While the government may argue that its use would be limited to this case, there is no way to guarantee such control,” Cook wrote.

But the court order suggests a way to bypass the password limit on Farook’s phone only: by creating “a signed iPhone software file” that “will be coded by Apple with a unique identifier of the phone so that the [software] would only load and execute on the SUBJECT DEVICE.”

A very limited hack, only workable on one phone, is certainly nice to talk about, but is it actually within Apple’s technical capabilities?

According to Dan Guido at the Trail of Bits Blog, it is. Guido writes that Farook’s iPhone 5C doesn’t have the modern security measures Apple introduced along with TouchID — the feature that lets you unlock your phone with a fingerprint. Newer phones have a “Secure Enclave,” a separate computer that handles password security; installing a custom version of the operating system wouldn’t get around that.

But in the 5C, the operating system handles all the password functions, and the operating system could theoretically be replaced with a firmware update, even on a locked phone. In fact, this is something Apple allegedly did for law enforcement around 2012, back when the iPhone’s operating system was less secure and Edward Snowden hadn’t yet turned government surveillance into a hot political issue.

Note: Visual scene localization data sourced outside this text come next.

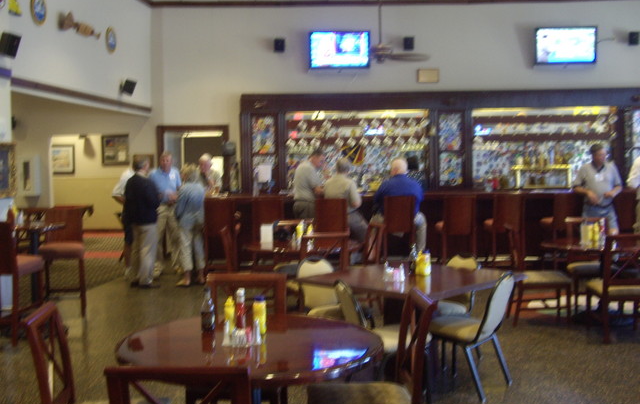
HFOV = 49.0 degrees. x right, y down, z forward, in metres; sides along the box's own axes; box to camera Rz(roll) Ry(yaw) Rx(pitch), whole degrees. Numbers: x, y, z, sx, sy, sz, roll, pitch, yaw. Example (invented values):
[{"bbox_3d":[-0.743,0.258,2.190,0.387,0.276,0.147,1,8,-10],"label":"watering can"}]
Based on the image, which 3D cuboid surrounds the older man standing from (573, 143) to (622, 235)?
[{"bbox_3d":[3.759,0.109,9.519,0.660,1.770,0.420,-2,3,-18],"label":"older man standing"}]

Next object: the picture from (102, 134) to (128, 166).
[{"bbox_3d":[-5.056,-1.272,17.456,0.690,0.770,0.040,-1,3,3],"label":"picture"}]

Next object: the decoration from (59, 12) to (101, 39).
[{"bbox_3d":[-3.369,-2.497,9.919,0.110,0.270,1.130,0,3,6],"label":"decoration"}]

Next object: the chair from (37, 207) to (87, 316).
[{"bbox_3d":[-2.728,0.630,7.462,0.440,1.110,0.500,-1,3,-17],"label":"chair"}]

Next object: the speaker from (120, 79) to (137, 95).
[{"bbox_3d":[-3.127,-1.877,11.550,0.145,0.220,0.170,33,20,29],"label":"speaker"}]

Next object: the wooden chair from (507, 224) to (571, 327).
[{"bbox_3d":[2.142,0.718,6.933,0.560,0.950,0.440,0,3,1],"label":"wooden chair"}]

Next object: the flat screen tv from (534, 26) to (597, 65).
[{"bbox_3d":[4.307,-2.740,12.300,1.060,0.650,0.100,-1,9,4],"label":"flat screen tv"}]

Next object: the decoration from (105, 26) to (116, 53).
[{"bbox_3d":[-3.041,-2.358,10.197,0.040,0.390,0.390,-1,3,5],"label":"decoration"}]

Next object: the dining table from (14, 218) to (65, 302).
[{"bbox_3d":[-2.820,0.759,6.750,0.660,1.020,0.700,-1,3,-2],"label":"dining table"}]

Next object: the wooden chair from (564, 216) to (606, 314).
[{"bbox_3d":[2.754,0.652,7.261,0.450,0.930,0.520,0,3,9],"label":"wooden chair"}]

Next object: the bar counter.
[{"bbox_3d":[1.540,0.436,10.354,6.400,1.100,0.720,-1,3,3],"label":"bar counter"}]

So, to Guido, it’s technically possible to do what the FBI wants here:

On the iPhone 5C, the passcode delay and device erasure are implemented in software and Apple can add support for peripheral devices that facilitate PIN code entry,” he writes. “In order to limit the risk of abuse, Apple can lock the customized version of iOS to only work on the specific recovered iPhone and perform all recovery on their own, without sharing the firmware image with the FBI.”

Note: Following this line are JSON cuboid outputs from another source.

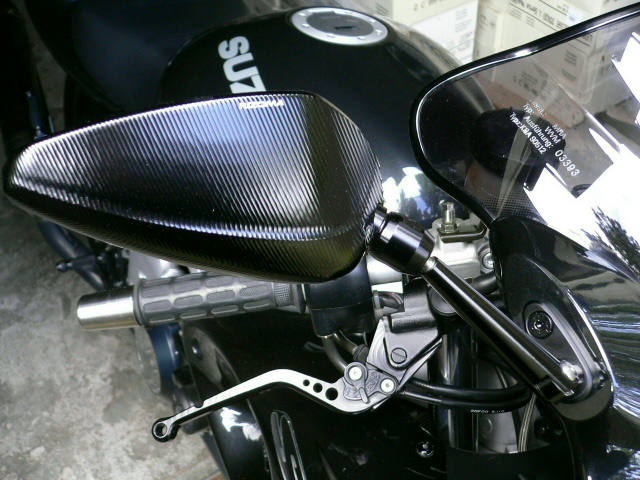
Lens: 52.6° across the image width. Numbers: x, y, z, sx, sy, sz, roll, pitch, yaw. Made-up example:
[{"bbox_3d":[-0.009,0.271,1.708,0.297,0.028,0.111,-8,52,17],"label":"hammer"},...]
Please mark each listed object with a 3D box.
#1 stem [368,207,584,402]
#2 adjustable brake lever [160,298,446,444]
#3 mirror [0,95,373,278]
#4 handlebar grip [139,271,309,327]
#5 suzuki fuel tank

Forensic scientist Jonathan Zdziarski agrees it should be doable “on a technical level,” noting that Apple has firmware signing capabilities for all its devices, making Apple employees the only people who can get a locked phone to accept new software.

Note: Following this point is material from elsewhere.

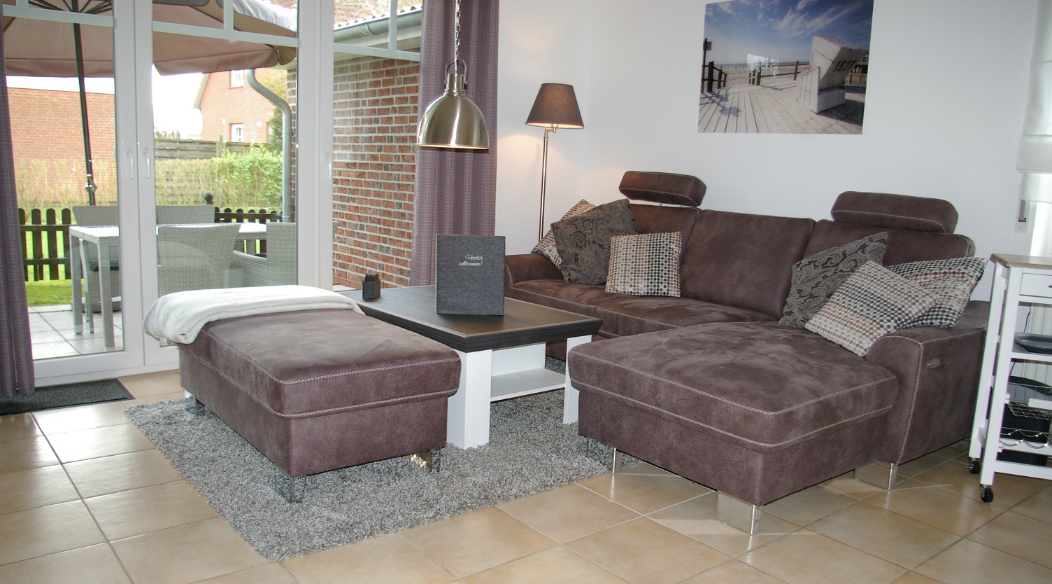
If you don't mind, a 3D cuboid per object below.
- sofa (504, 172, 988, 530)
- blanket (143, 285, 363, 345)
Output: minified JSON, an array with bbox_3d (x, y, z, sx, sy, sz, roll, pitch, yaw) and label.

It’s also possible that whatever method Apple uses won’t work on the latest phones — the 5S and up — with the Secure Enclave. Can Apple modify that Secure Enclave? Probably, according to John Kelley, an InfoSec expert at Square. It just doesn’t appear that they’d have any incentive to do so when they’re only being asked to help break into a 5C.

But no matter what measures Apple takes to make sure the custom software only works on Farook’s phone, the company will still have built a back door into iOS devices. Helping the FBI in this case will confirm that disabling the iPhone’s limit on password guesses is possible and create the potential that it could be repeated by malicious hackers (or, more likely, that the government could order Apple to repeat the process on other devices in evidence).

Those are just the consequences of installing new software on the phone. There’s also the question of how the FBI can access the device after that happens. The two options laid out in the court order both seem risky: Apple can bring the software to the FBI and let them try to crack the password, or Apple can take the phone to one of its facilities, then let the FBI try to crack it remotely.

Even if the FBI never handles the firmware file itself, and lets Apple do everything except the brute-force password entry, the company would be forced into creating a system that could be used again.

“Part of the court order also instructed Apple to essentially design a system by which pins could be sent electronically to the device, allowing for rapid brute forcing while still giving Apple plausible deniability that they hacked a customer device in a literal sense,” as Zdziarski wrote.

Cook seems to share all of these concerns, but without admitting to the possibility that Apple could theoretically build a hack with this phone only. In his open letter, he wrote, “[M]ake no mistake: Building a version of iOS that bypasses security in this way would undeniably create a backdoor. And while the government may argue that its use would be limited to this case, there is no way to guarantee such control.”

There may be a way to limit its use, but that doesn’t undermine Cook’s larger point: that if Apple doesn’t take a stand in this case, they could be forced to build “limited” back doors again and again, targeting any number of devices.

No reasonable person,” Cook wrote, “would find that acceptable.”